Par endroits, des pans entiers de glace dans leur chute ont laissé leur cicatrice bleue. D'autres séracs surplombant des cavités sombres paraissent prêt à tomber à leur tour.
Un grondement sourd parvient d'ailleurs à nos oreilles, mais nous ne voyons pas la chute de séracs qui en est probablement l'origine.
Nous allons dîner à l'hôtel, seul bâtiment encore vivant de la ville. C'est ici que toutes les activités touristiques sont proposées : hébergement, bar, restaurant mais aussi sauna, excursions guidées de la ville, de la mine, vers le glacier et randonnées.
Nous choisissons des plats et des desserts russes. Certains sont très bons d'autres moins.
L'occasion pour moi de manger des Pancakes russes accompagnés de lait concentré et de baies rouges sucrées. ( Le dessert préféré de Sacha, le héros principal de mon roman )
Je ne supporte plus les coups incessants du bateau qui s'écrase sur les défenses, ni le bruit de la houle contre la coque.
Il y a des moments comme ceux-ci qui rendent dingues.
Pourtant, le vent reste modéré ( 20 nœuds maxi) par rapport à celui qui sévit à 25 milles d'ici, à Longyearbyen : 46 nœuds annoncé dans les prévisions.
Je m'endors un peu avant minuit, pour me réveiller 2 heures plus tard, le corps tendu sous les coups du bateau encore plus forts.
La houle fait tanguer Athos, j'observe son balancement sur la ligne du bâtiment visible à l'avant par les hublots.

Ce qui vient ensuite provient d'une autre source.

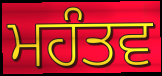
ਮਹੰਤਵ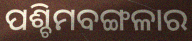
ପଶ୍ଚିମବଙ୍ଗଳାର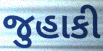
જુહાકીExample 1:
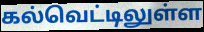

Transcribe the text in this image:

கல்வெட்டிலுள்ள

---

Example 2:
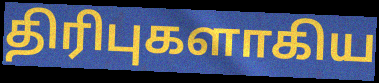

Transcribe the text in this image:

திரிபுகளாகிய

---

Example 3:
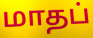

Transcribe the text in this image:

மாதப்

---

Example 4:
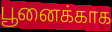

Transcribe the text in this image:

பூனைக்காக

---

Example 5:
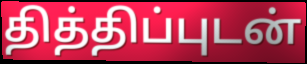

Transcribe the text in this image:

தித்திப்புடன்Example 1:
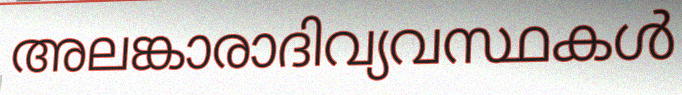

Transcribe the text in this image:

അലങ്കാരാദിവ്യവസ്ഥകൾ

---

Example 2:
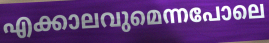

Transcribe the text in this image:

എക്കാലവുമെന്നപോലെ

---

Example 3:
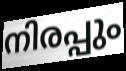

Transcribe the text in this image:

നിരപ്പും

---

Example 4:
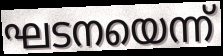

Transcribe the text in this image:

ഘടനയെന്ന്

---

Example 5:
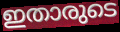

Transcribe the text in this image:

ഇതാരുടെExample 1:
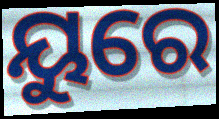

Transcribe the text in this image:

ୟୁରେ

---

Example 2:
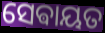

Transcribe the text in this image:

ସେଵାୟତ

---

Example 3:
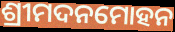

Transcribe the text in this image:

ଶ୍ରୀମଦନମୋହନ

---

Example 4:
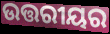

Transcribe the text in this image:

ଉତ୍ତରୀୟର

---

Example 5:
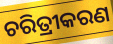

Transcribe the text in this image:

ଚରିତ୍ରୀକରଣ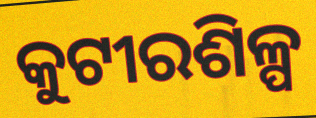
କୁଟୀରଶିଳ୍ପ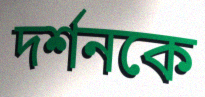
দর্শনকে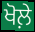
ਖੋਲ਼ੇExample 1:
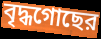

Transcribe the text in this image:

বৃদ্ধগোছের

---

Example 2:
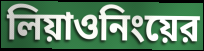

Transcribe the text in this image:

লিয়াওনিংয়ের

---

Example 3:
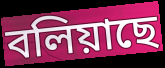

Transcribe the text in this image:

বলিয়াছে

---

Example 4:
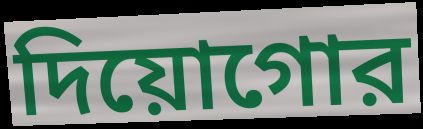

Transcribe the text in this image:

দিয়োগোর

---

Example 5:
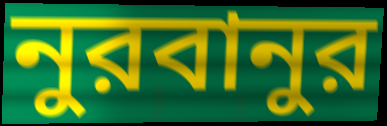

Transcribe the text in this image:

নুরবানুর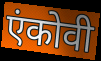
एंकोवी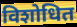
विशोधित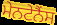
ਮੇਨਟੇਨੈਂਸ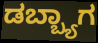
ಡಬ್ಬ್ಯಾಗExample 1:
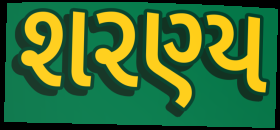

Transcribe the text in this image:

શરણ્ય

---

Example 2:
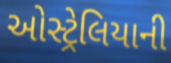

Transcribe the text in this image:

ઓસ્ટ્રેલિયાની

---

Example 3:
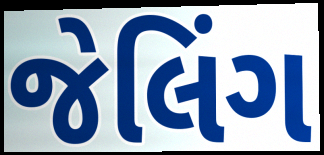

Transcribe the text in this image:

જેલિંગ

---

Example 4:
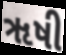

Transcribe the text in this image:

ૠષી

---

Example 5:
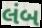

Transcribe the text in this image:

લંબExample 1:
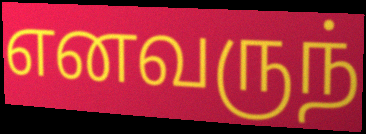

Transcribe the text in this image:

எனவருந்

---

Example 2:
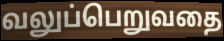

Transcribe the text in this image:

வலுப்பெறுவதை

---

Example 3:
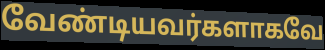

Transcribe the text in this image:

வேண்டியவர்களாகவே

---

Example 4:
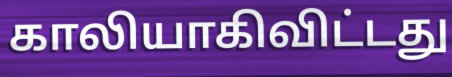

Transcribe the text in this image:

காலியாகிவிட்டது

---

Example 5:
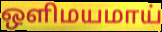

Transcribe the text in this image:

ஒளிமயமாய்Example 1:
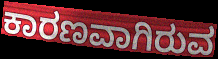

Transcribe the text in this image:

ಕಾರಣವಾಗಿರುವ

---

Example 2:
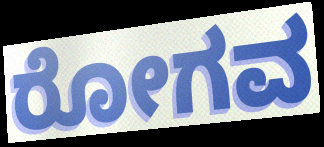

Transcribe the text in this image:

ರೋಗವ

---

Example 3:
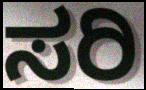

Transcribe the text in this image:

ಸರಿ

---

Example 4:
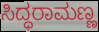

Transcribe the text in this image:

ಸಿದ್ಧರಾಮಣ್ಣ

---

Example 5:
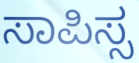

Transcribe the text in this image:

ಸಾಪಿಸ್ಸ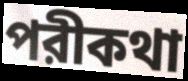
পরীকথা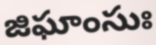
జిఘాంసుఃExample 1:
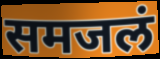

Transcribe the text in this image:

समजलं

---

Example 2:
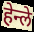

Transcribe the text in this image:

हेन्ले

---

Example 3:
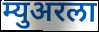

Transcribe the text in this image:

म्युअरला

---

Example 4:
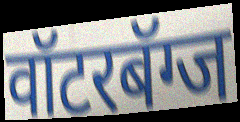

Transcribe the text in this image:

वॉटरबॅग्ज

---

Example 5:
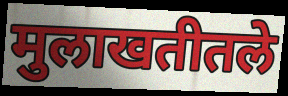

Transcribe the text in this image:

मुलाखतीतले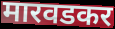
मारवडकरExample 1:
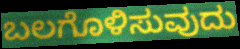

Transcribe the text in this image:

ಬಲಗೊಳಿಸುವುದು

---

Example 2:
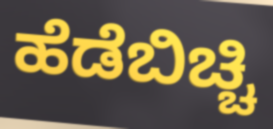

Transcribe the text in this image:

ಹೆಡೆಬಿಚ್ಚಿ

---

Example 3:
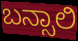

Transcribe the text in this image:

ಬನ್ಸಾಲಿ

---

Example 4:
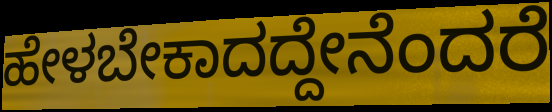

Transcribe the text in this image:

ಹೇಳಬೇಕಾದದ್ದೇನೆಂದರೆ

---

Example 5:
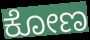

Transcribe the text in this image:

ಕೋಣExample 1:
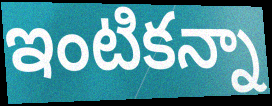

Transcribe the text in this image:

ఇంటికన్నా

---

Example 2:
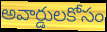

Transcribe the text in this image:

అవార్డులకోసం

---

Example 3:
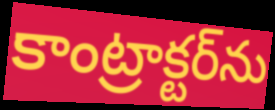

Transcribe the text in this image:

కాంట్రాక్టర్‌ను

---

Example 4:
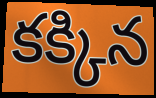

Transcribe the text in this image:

కక్కిన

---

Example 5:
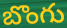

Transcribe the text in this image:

బొంగుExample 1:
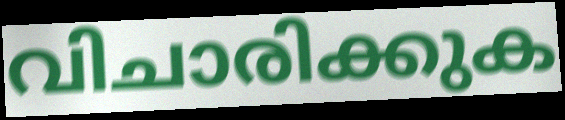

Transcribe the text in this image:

വിചാരിക്കുക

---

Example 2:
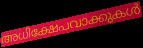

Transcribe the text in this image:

അധിക്ഷേപവാക്കുകൾ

Une ligne qui monte et descend sans cesse. Des coups de boutoirs qui se répètent encore et encore. J'ai mal à la coque d'Athos. Et malgré l'absence de nuit, mes idées sont noires. Comment allons nous quitter le quai demain ? Comment sera la houle plus à l'ouest dans le Fjord, après la tempête
Les autres ont l'air de dormir. C'est mieux, car c'est eux qui effectuerons les manoeuvres.